Data-Driven Distributed Predictive Control for Voltage Regulation and Current Sharing in DC Microgrids With Communication Constraints
针对非理想通信网络下的直流微电网,提出一种数据驱动的分布式预测控制策略,在补偿网络延迟和丢包的同时实现电压恢复和精确电流均分,无需传统预测控制的数学模型。
The use of nonideal communication networks makes communication constraints become a topical issue in the research of dc microgrids. How to design a distributed secondary control scheme for voltage recovery and accurate current sharing in islanded dc microgrids subject to communication constraints is of interest in this article. In order to restore the bus voltage to the rated value, a nonlinear element is first introduced into the primary control layer. Then, the closed-loop system of primary control is modeled as a data-driven time-varying linear system.
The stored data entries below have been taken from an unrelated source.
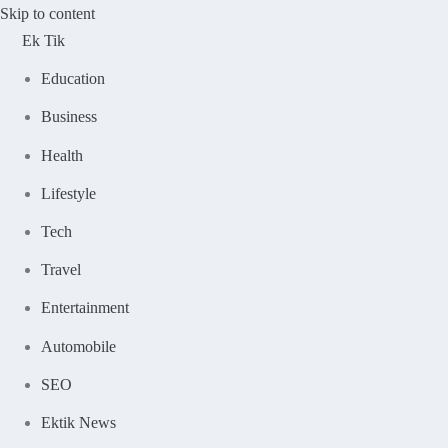
Skip to content
Ek Tik
Education
Business
Health
Lifestyle
Tech
Travel
Entertainment
Automobile
SEO
Ektik News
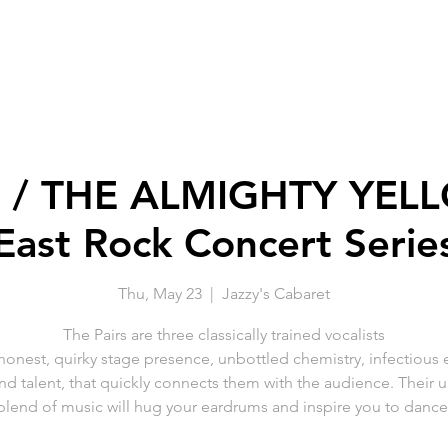
S / THE ALMIGHTY YELL
East Rock Concert Serie
Thu, May 23
  |  
Jazzy's Cabaret
The Pairs are three classically trained vocalists
 honest, quirky stage presence, unbottled chemistry, infectious 
and talent, that quickly connects them with the audience. Their 
blend of music will hug your eardrums and inspire you to dance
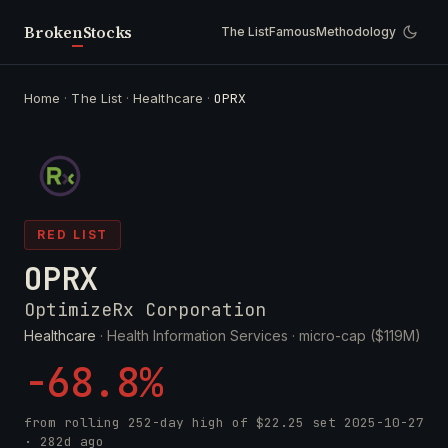
Broken
Stocks
The List
Famous
Methodology
Home
·
The List
·
Healthcare
·
OPRX
RED LIST
OPRX
OptimizeRx Corporation
Healthcare
· Health Information Services ·
micro-cap ($119M)
-68.8%
from rolling 252-day high of
$22.25
set
2025-10-27
· 282d ago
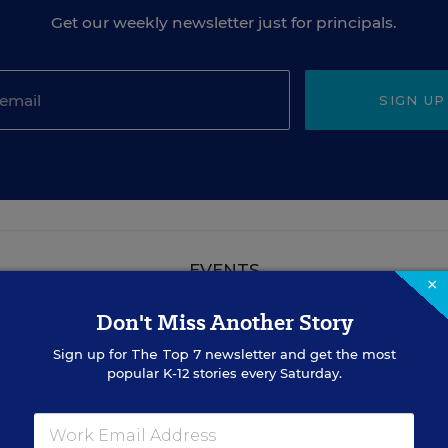
Get our weekly newsletter just for principals.
SIGN UP
EVENTS
×
Don't Miss Another Story
AUG
TUE., AUGUST 18, 2026, 2:00 P.M. - 3:00
Sign up for
The Top 7
newsletter and get the most
18
P.M. ET
popular K-12 stories every Saturday.
TEACHING
WEBINAR
SPONSOR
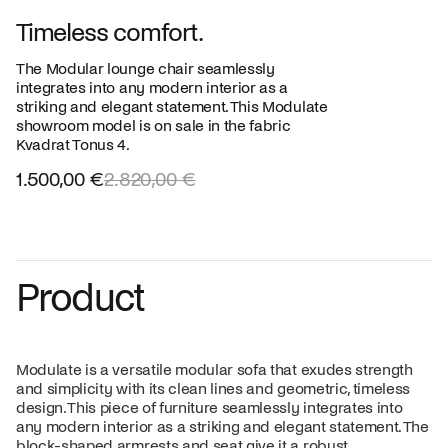
Timeless comfort.
The Modular lounge chair seamlessly
integrates into any modern interior as a
striking and elegant statement. This Modulate
showroom model is on sale in the fabric
Kvadrat Tonus 4.
1.500,00 €
2.820,00 €
Product
Modulate is a versatile modular sofa that exudes strength
and simplicity with its clean lines and geometric, timeless
design. This piece of furniture seamlessly integrates into
any modern interior as a striking and elegant statement. The
block-shaped armrests and seat give it a robust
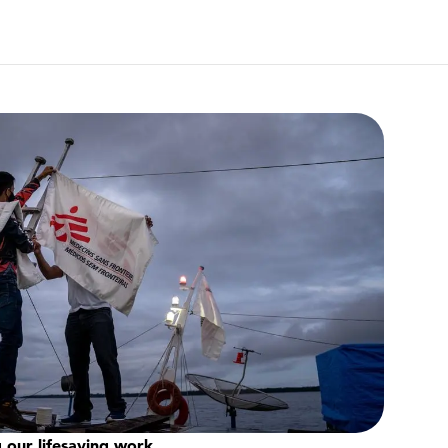
 our lifesaving work.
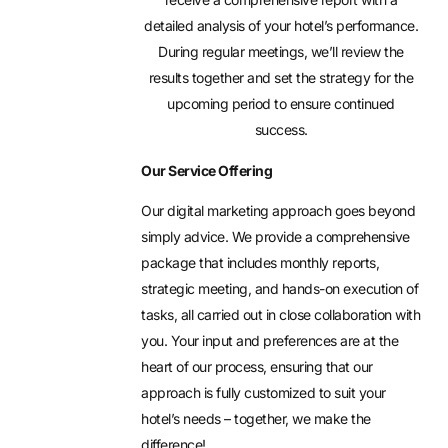
detailed analysis of your hotel’s performance.
During regular meetings, we’ll review the
results together and set the strategy for the
upcoming period to ensure continued
success.
Our Service Offering
Our digital marketing approach goes beyond
simply advice. We provide a comprehensive
package that includes monthly reports,
strategic meeting, and hands-on execution of
tasks, all carried out in close collaboration with
you. Your input and preferences are at the
heart of our process, ensuring that our
approach is fully customized to suit your
hotel’s needs – together, we make the
difference!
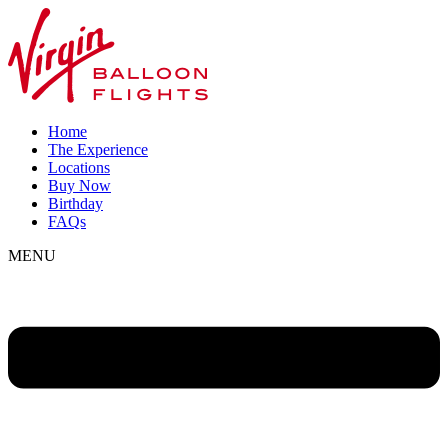
Home
The Experience
Locations
Buy Now
Birthday
FAQs
MENU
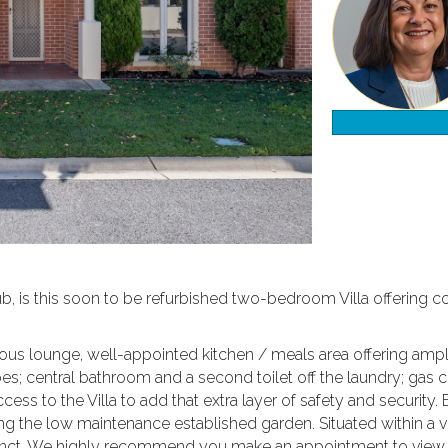
ub, is this soon to be refurbished two-bedroom Villa offering 
cious lounge, well-appointed kitchen / meals area offering amp
s; central bathroom and a second toilet off the laundry; gas ce
ess to the Villa to add that extra layer of safety and security.
g the low maintenance established garden. Situated within a ve
ecinct. We highly recommend you make an appointment to vie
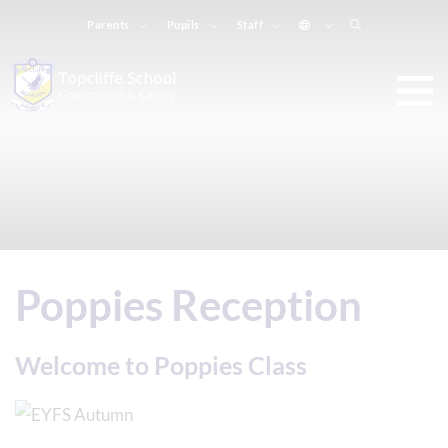
Parents
Pupils
Staff
Poppies Reception
Welcome to Poppies Class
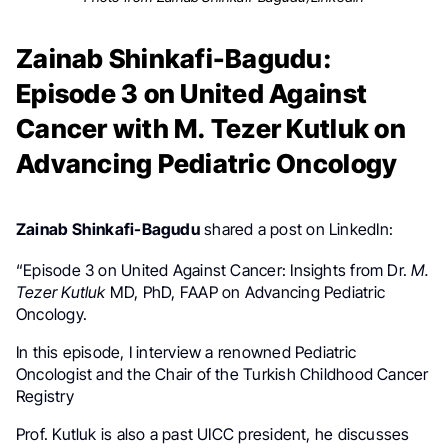
Zainab Shinkafi-Bagudu:
Episode 3 on United Against
Cancer with M. Tezer Kutluk on
Advancing Pediatric Oncology
Zainab Shinkafi-Bagudu
shared a post on LinkedIn:
“Episode 3 on United Against Cancer: Insights from Dr.
M.
Tezer Kutluk
MD, PhD, FAAP on Advancing Pediatric
Oncology.
In this episode, I interview a renowned Pediatric
Oncologist and the Chair of the Turkish Childhood Cancer
Registry
Prof. Kutluk is also a past UICC president, he discusses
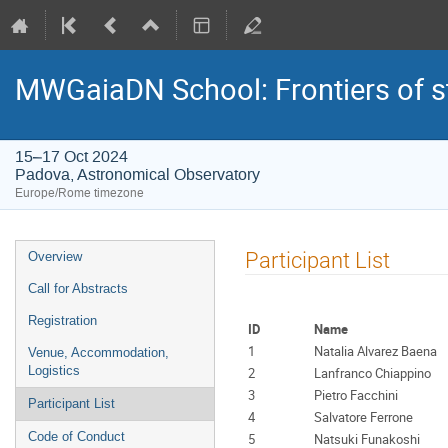
MWGaiaDN School: Frontiers of st
15–17 Oct 2024
Padova, Astronomical Observatory
Europe/Rome timezone
Event
Participant List
Overview
menu
Call for Abstracts
Registration
ID
Name
1
Natalia Alvarez Baena
Venue, Accommodation,
Logistics
2
Lanfranco Chiappino
3
Pietro Facchini
Participant List
4
Salvatore Ferrone
Code of Conduct
5
Natsuki Funakoshi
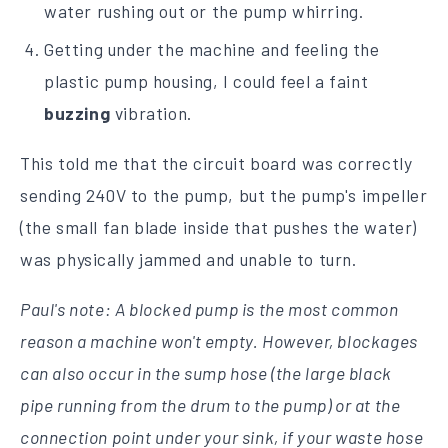
water rushing out or the pump whirring.
Getting under the machine and feeling the
plastic pump housing, I could feel a faint
buzzing
vibration.
This told me that the circuit board was correctly
sending 240V to the pump, but the pump's impeller
(the small fan blade inside that pushes the water)
was physically jammed and unable to turn.
Paul's note: A blocked pump is the most common
reason a machine won't empty. However, blockages
can also occur in the sump hose (the large black
pipe running from the drum to the pump) or at the
connection point under your sink, if your waste hose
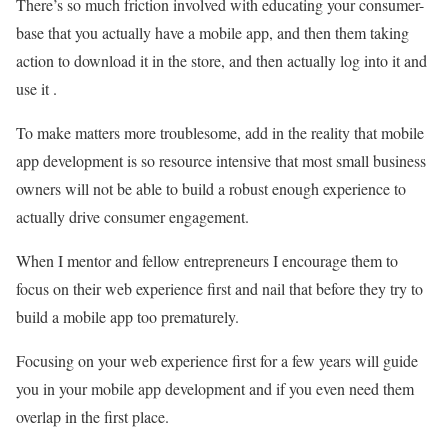
There’s so much friction involved with educating your consumer-
base that you actually have a mobile app, and then them taking
action to download it in the store, and then actually log into it and
use it .
To make matters more troublesome, add in the reality that mobile
app development is so resource intensive that most small business
owners will not be able to build a robust enough experience to
actually drive consumer engagement.
When I mentor and fellow entrepreneurs I encourage them to
focus on their web experience first and nail that before they try to
build a mobile app too prematurely.
Focusing on your web experience first for a few years will guide
you in your mobile app development and if you even need them
overlap in the first place.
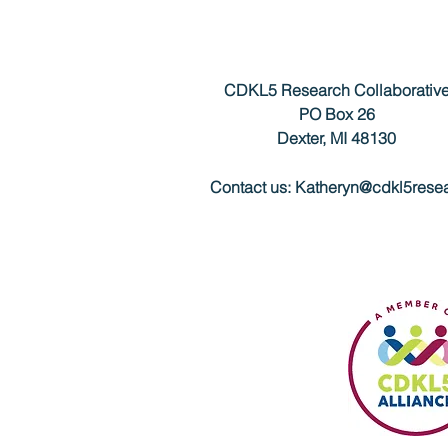
CDKL5 Research Collaborativ
PO Box 26
Dexter, MI 48130
Contact us:
Katheryn@cdkl5resea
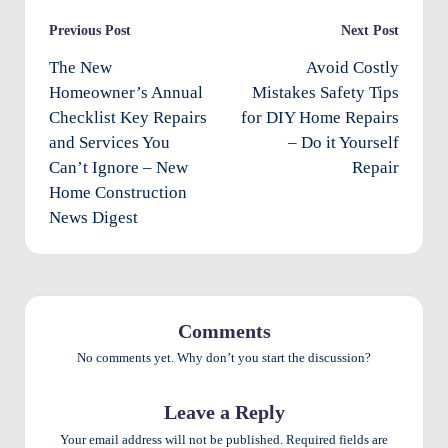
e
Post
Previous Post
Next Post
n
navigation
The New
Avoid Costly
ts
Homeowner’s Annual
Mistakes Safety Tips
Checklist Key Repairs
for DIY Home Repairs
and Services You
– Do it Yourself
Can’t Ignore – New
Repair
Home Construction
News Digest
Comments
No comments yet. Why don’t you start the discussion?
Leave a Reply
Your email address will not be published.
Required fields are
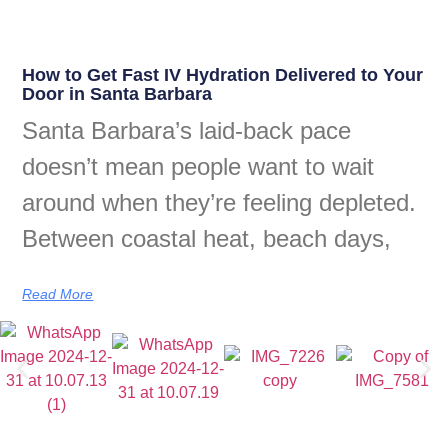
How to Get Fast IV Hydration Delivered to Your
Door in Santa Barbara
Santa Barbara’s laid-back pace
doesn’t mean people want to wait
around when they’re feeling depleted.
Between coastal heat, beach days,
Read More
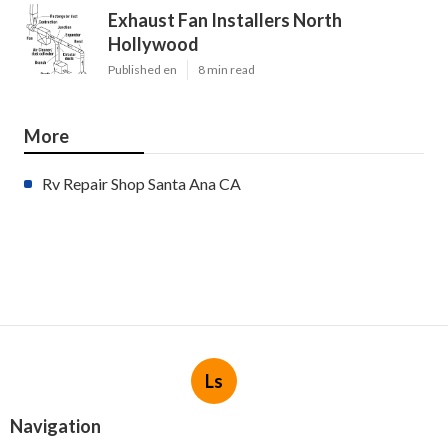
Exhaust Fan Installers North
Hollywood
Published en
8 min read
More
Rv Repair Shop Santa Ana CA
Ls
Navigation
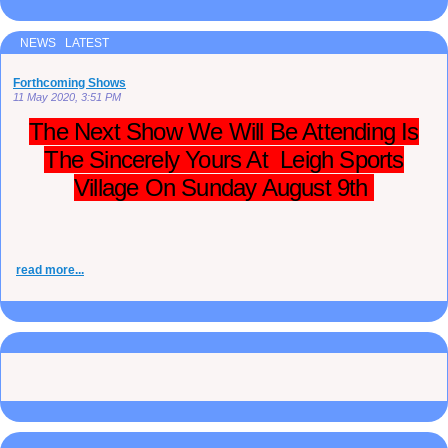
NEWS LATEST
Forthcoming Shows
11 May 2020, 3:51 PM
The Next Show We Will Be Attending Is
The Sincerely Yours At Leigh Sports
Village On Sunday August 9th
read more...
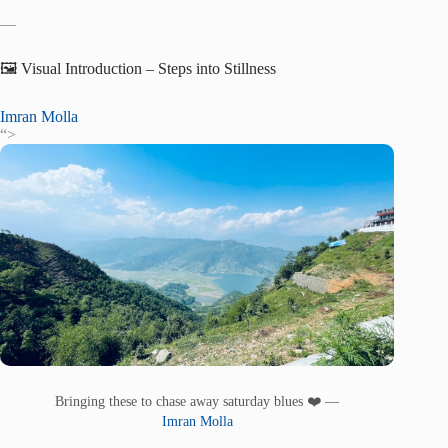
—
🖼️ Visual Introduction – Steps into Stillness
Imran Molla
“>
Bringing these to chase away saturday blues ❤️ —
Imran Molla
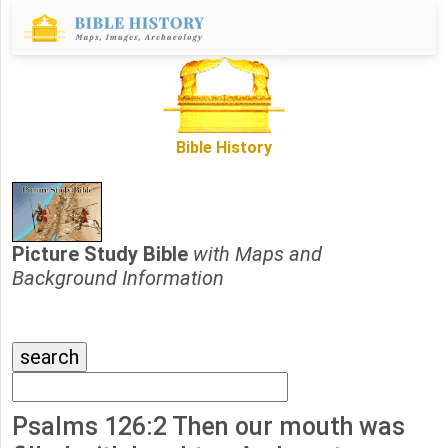
Bible History
Picture Study Bible
with Maps and
Background Information
Psalms 126:2 Then our mouth was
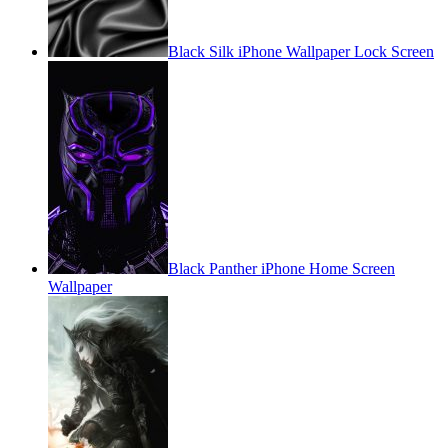
Black Silk iPhone Wallpaper Lock Screen
Black Panther iPhone Home Screen
Wallpaper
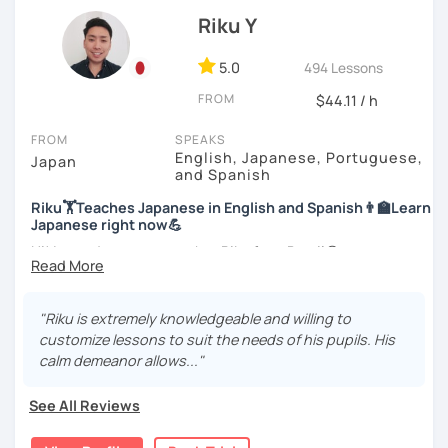
officially certified as a Japanese teacher.
Let’s practice Japanese in your desired speech
Riku Y
style.
For me, languages are for communication. I love to learn
different languages myself and love to teach my native
5.0
494 Lessons
I am looking forward to seeing you!
language, Japanese, to other people to communicate with
FROM
$44.11 / h
different people. I know Spanish enough to communicate.
I am learning Korean along with Tae Kwon Do practice. I
FROM
SPEAKS
know both hardship and joy of learning languages.
English, Japanese, Portuguese,
Japan
and Spanish
Students from all ages and all levels are welcome. I
Riku🏋Teaches Japanese in English and Spanish👨‍🏫Learn
communicate with students to find their level, interests
Japanese right now💪
and goal to accommodate the best lesson style for each
of them. I usually use visual materials, quizzes and
Hi! I am a Japanese teacher Riku from Brazil😎
games. I may use textbook when needed but often
*Currently I only accept students who are older than 18
customize materials on my own according to my student's
years old
need. My lesson is always interactive. I would expect you
"Riku is extremely knowledgeable and willing to
to join me and be an active part in our lesson!
customize lessons to suit the needs of his pupils. His
*I don't do group lessons
calm demeanor allows..."
Let me hear from you. If you are motivated enough to
come here to read this and watch my video, why don't you
See All Reviews
get in touch with me to tell me about you. Let's meet in
・Has been teaching over 400 students with 6000 hours
the trial session and talk more. We'll have fun and I will do
👨‍🏫📕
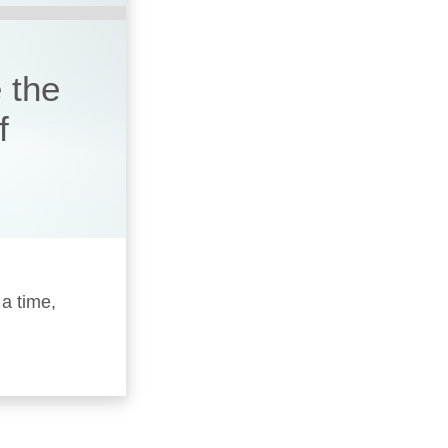
 the
f
 a time,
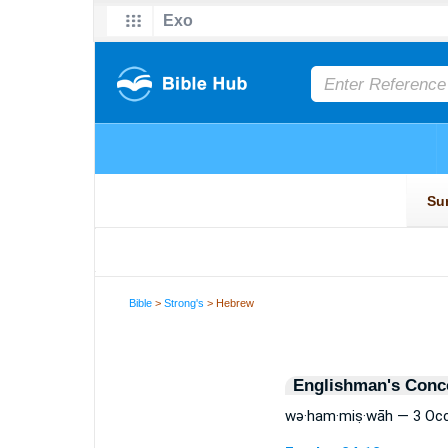
Bible
>
Strong's
> Hebrew
Englishman's Conc
wə·ham·miṣ·wāh — 3 Oc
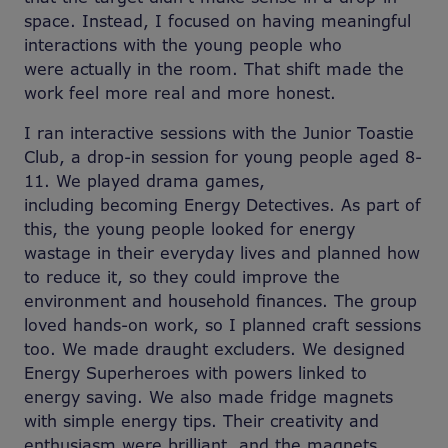
space. Instead, I focused on having meaningful
interactions with the young people who
were actually in the room. That shift made the
work feel more real and more honest.
I ran interactive sessions with the Junior Toastie
Club, a drop-in session for young people aged 8-
11. We played drama games,
including becoming Energy Detectives. As part of
this, the young people looked for energy
wastage in their everyday lives and planned how
to reduce it, so they could improve the
environment and household finances. The group
loved hands-on work, so I planned craft sessions
too. We made draught excluders. We designed
Energy Superheroes with powers linked to
energy saving. We also made fridge magnets
with simple energy tips. Their creativity and
enthusiasm were brilliant, and the magnets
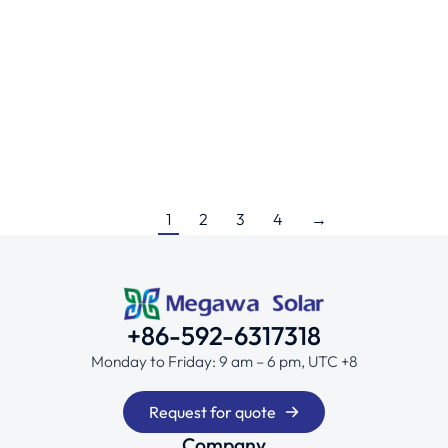
Japan – 500KW
Ground Projects
By
HUAYAN CAO
January 18, 2025
Economical low-profile aluminum ground mount
1
2
3
4
→
+86-592-6317318
Monday to Friday: 9 am – 6 pm, UTC +8
Request for quote
Company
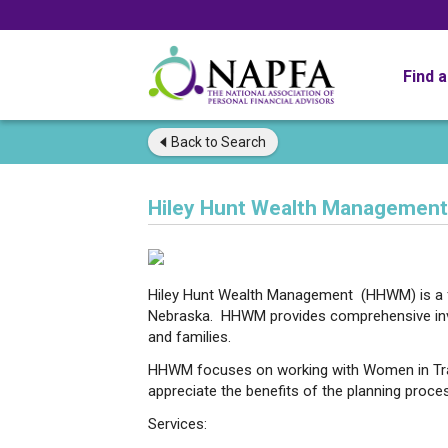
Find 
Back to
Search
Hiley Hunt Wealth Management,
Hiley Hunt Wealth Management (HHWM) is a f
Nebraska. HHWM provides comprehensive inves
and families.
HHWM focuses on working with Women in Tra
appreciate the benefits of the planning proce
Services:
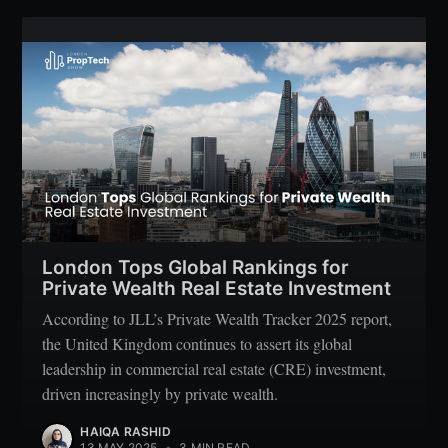
Subscribe
London Tops Global Rankings for
Private Wealth Real Estate Investment
According to JLL’s Private Wealth Tracker 2025 report,
the United Kingdom continues to assert its global
leadership in commercial real estate (CRE) investment,
driven increasingly by private wealth.
HAIQA RASHID
13 MAY 2025
•
3 MIN READ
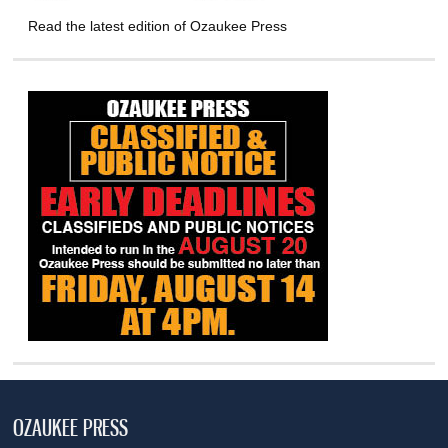
Read the latest edition of Ozaukee Press
OZAUKEE PRESS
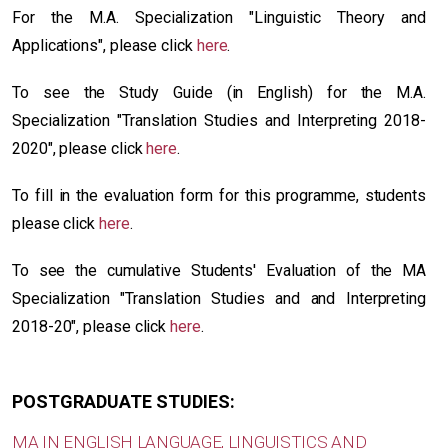
For the M.A. Specialization "Linguistic Theory and
Applications", please click
here
.
To see the Study Guide (in English) for the M.A.
Specialization "Translation Studies and Interpreting 2018-
2020", please click
here
.
To fill in the evaluation form for this programme, students
please click
here
.
Το see the cumulative Students' Evaluation of the MA
Specialization "Translation Studies and and Interpreting
2018-20", please click
here
.
POSTGRADUATE STUDIES:
MA IN ENGLISH LANGUAGE, LINGUISTICS AND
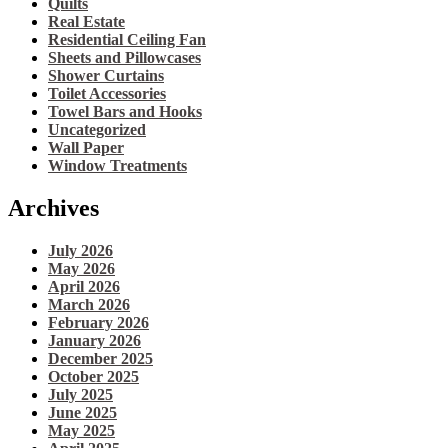
Quilts
Real Estate
Residential Ceiling Fan
Sheets and Pillowcases
Shower Curtains
Toilet Accessories
Towel Bars and Hooks
Uncategorized
Wall Paper
Window Treatments
Archives
July 2026
May 2026
April 2026
March 2026
February 2026
January 2026
December 2025
October 2025
July 2025
June 2025
May 2025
Based on the established model, considering communication constraints, a distributed secondary predictive control strategy is developed to achieve accurate current sharing. While actively compensating for network delays and packet losses, the proposed method renders mathematical physical models unnecessary for the traditional predictive control, and simultaneously completes the multitask in dc microgrids. Finally, several case studies are conducted on a hardware microgrid experimental platform, which not only verifies the effectiveness of the designed data-driven predictive control strategy but also tests microgrid properties such as the plug-and-play ability.